Requirement
Duplicate the portion of the material that opens with the line containing "kingdom: Animalia" and closes with the line containing "scientific name: Didelphis virginiana", including both of those lines.

Recorded data
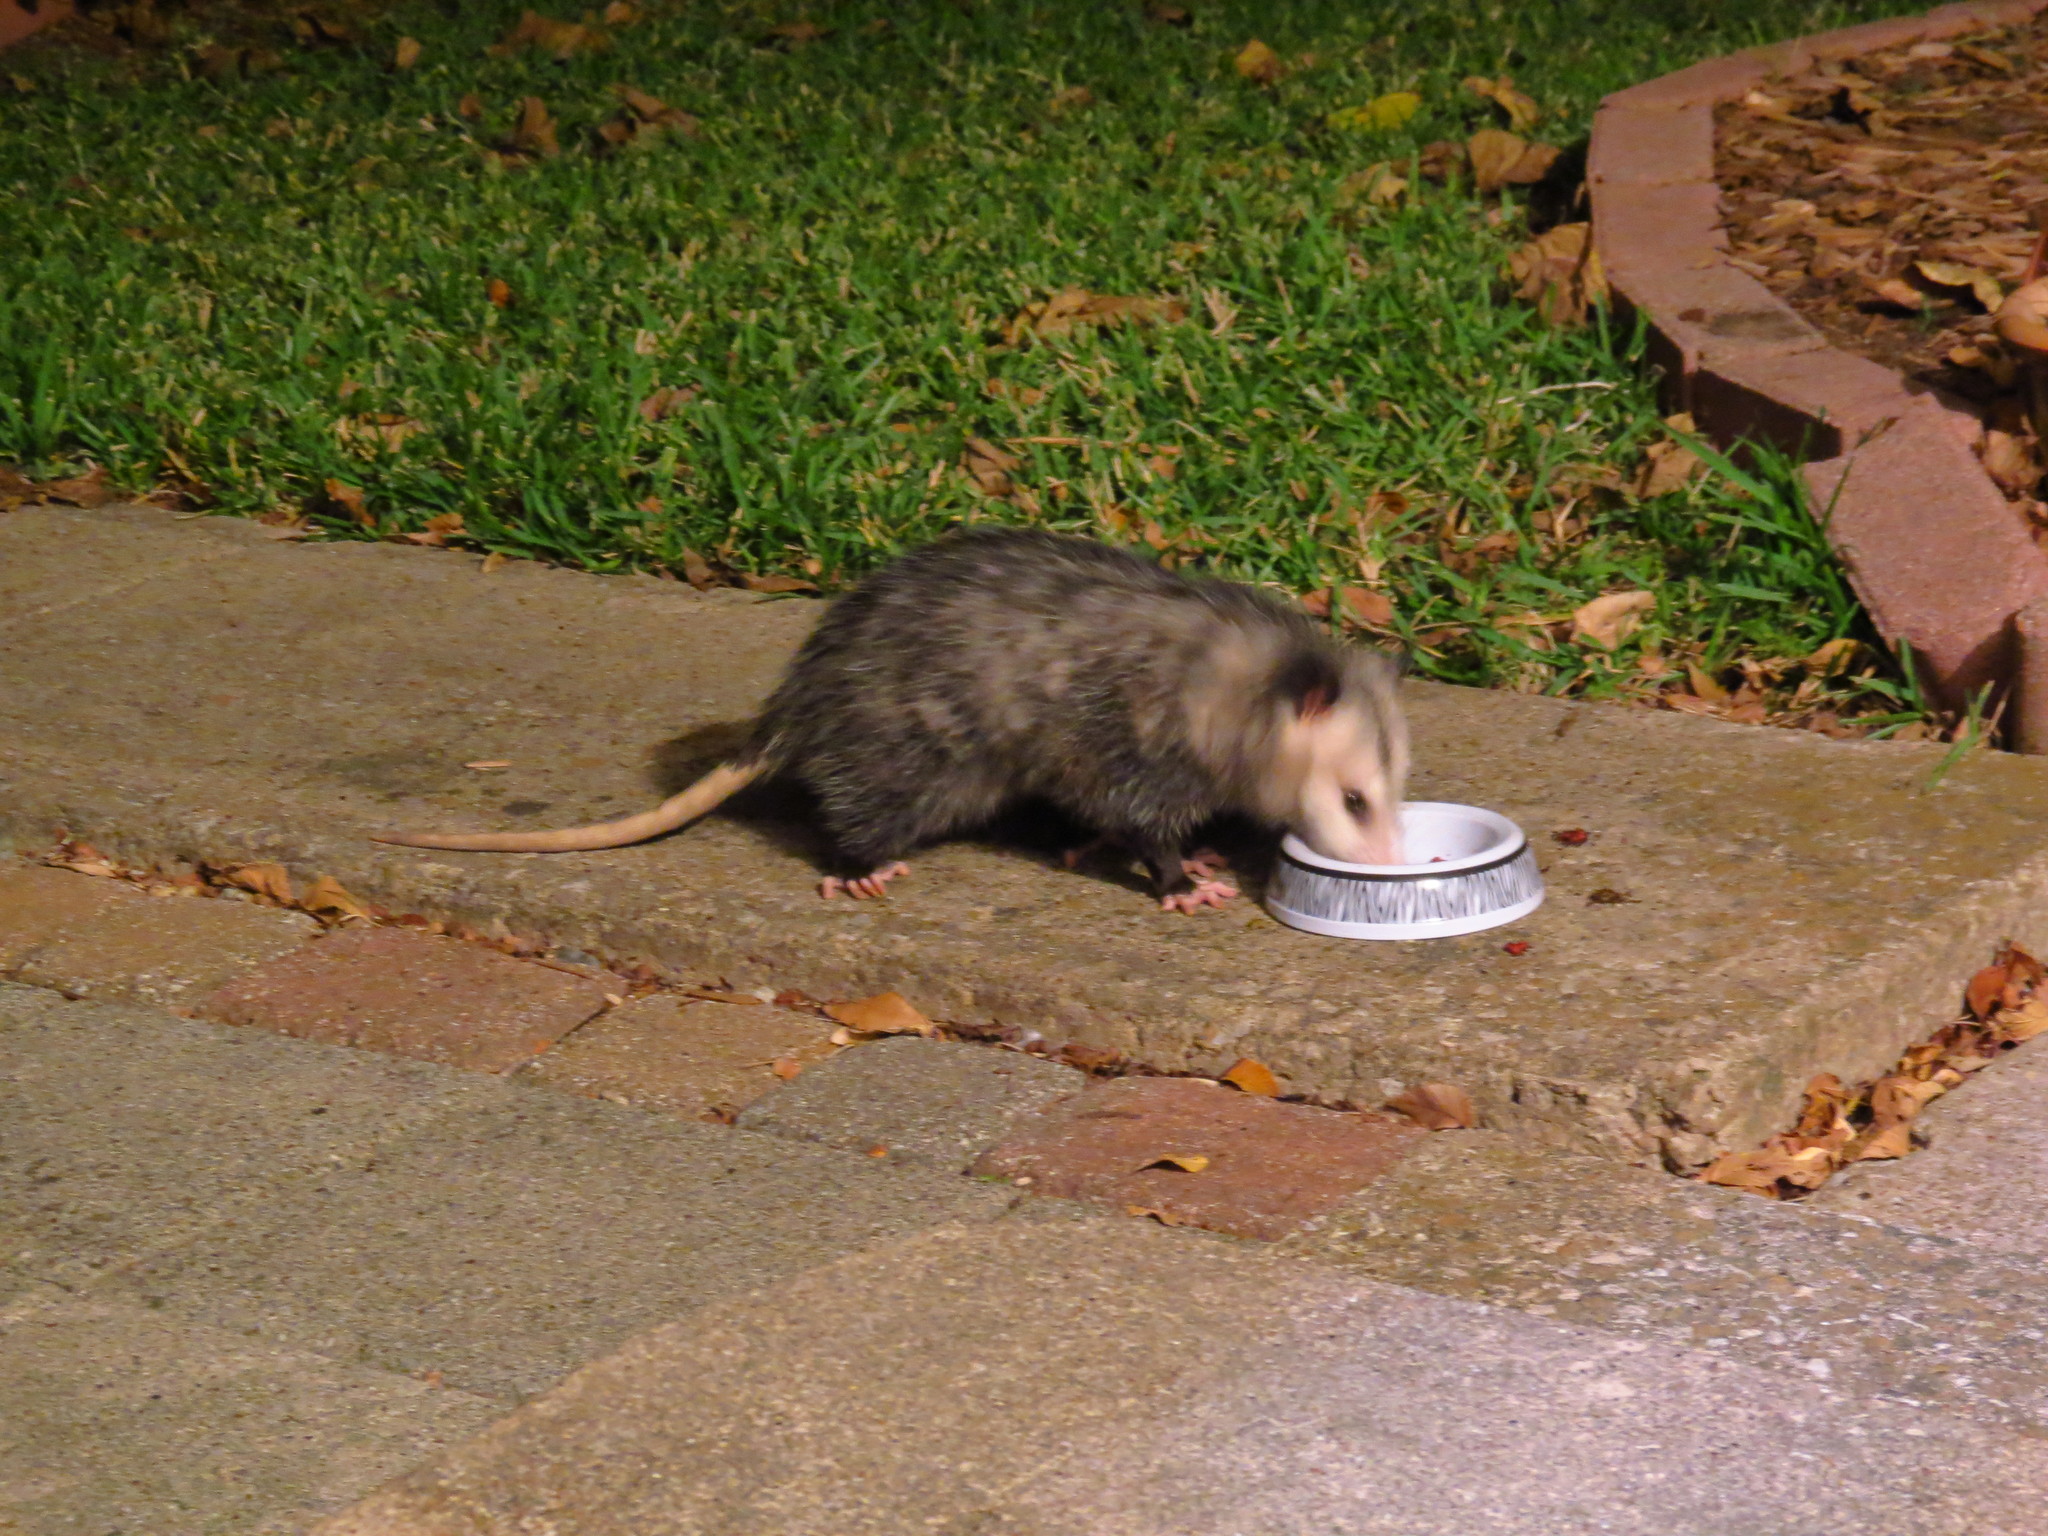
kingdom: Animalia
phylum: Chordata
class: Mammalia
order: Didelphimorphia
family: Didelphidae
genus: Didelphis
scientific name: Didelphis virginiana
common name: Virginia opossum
* * *
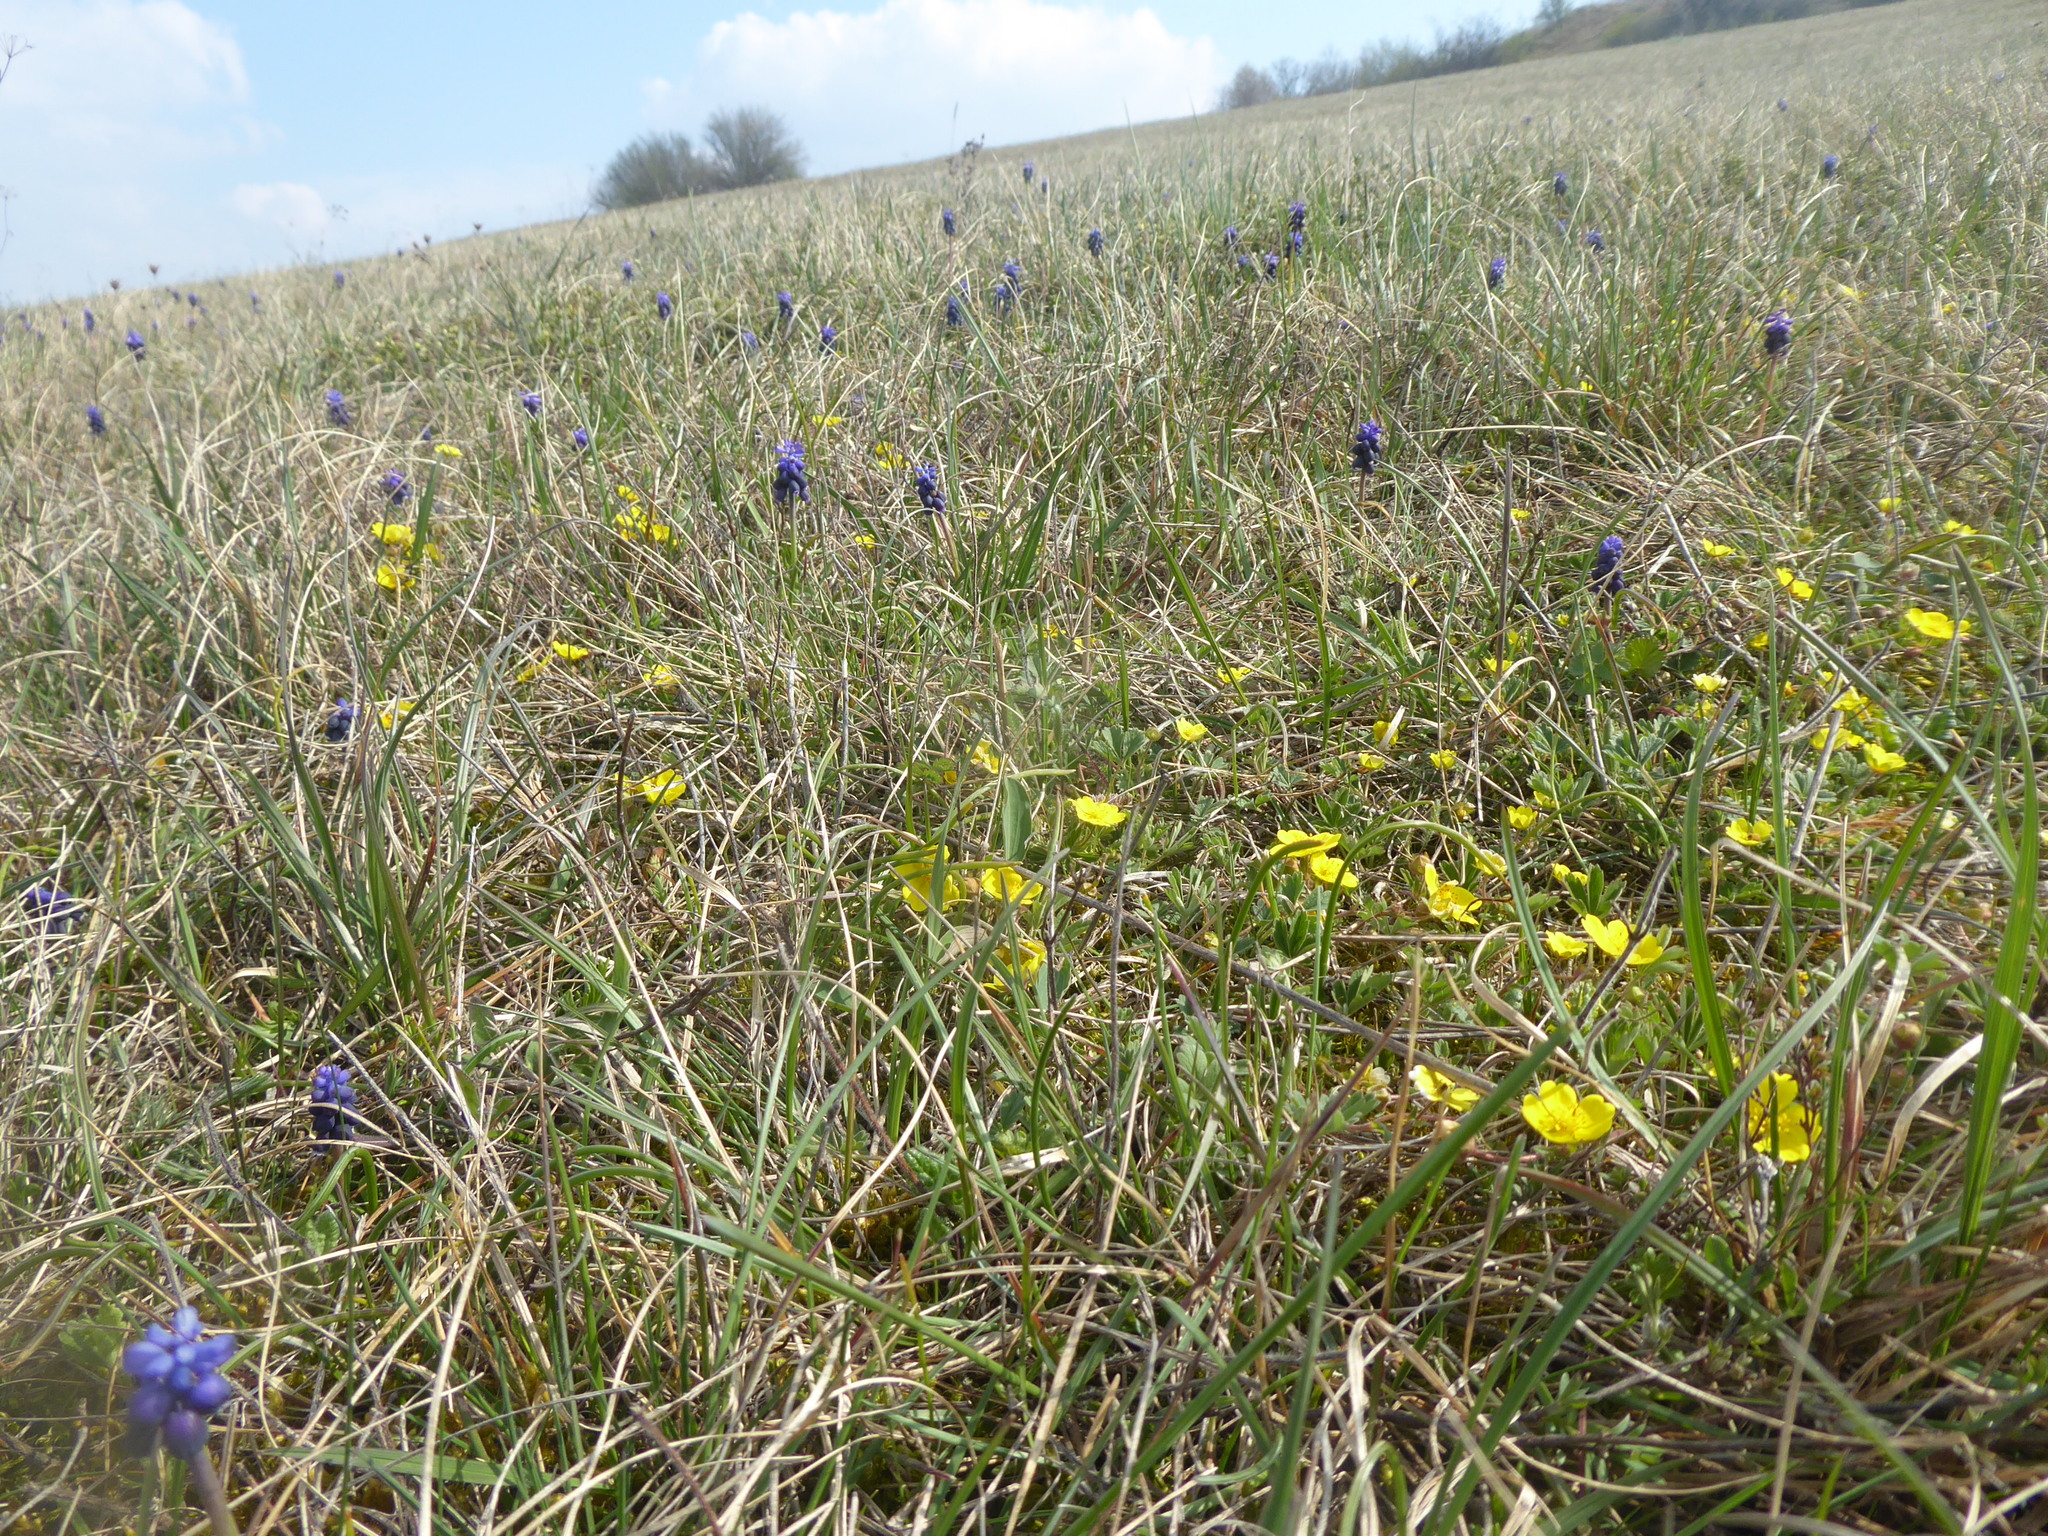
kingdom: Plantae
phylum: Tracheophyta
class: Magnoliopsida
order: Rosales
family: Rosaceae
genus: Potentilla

Answer to the task
kingdom: Animalia
phylum: Chordata
class: Mammalia
order: Didelphimorphia
family: Didelphidae
genus: Didelphis
scientific name: Didelphis virginiana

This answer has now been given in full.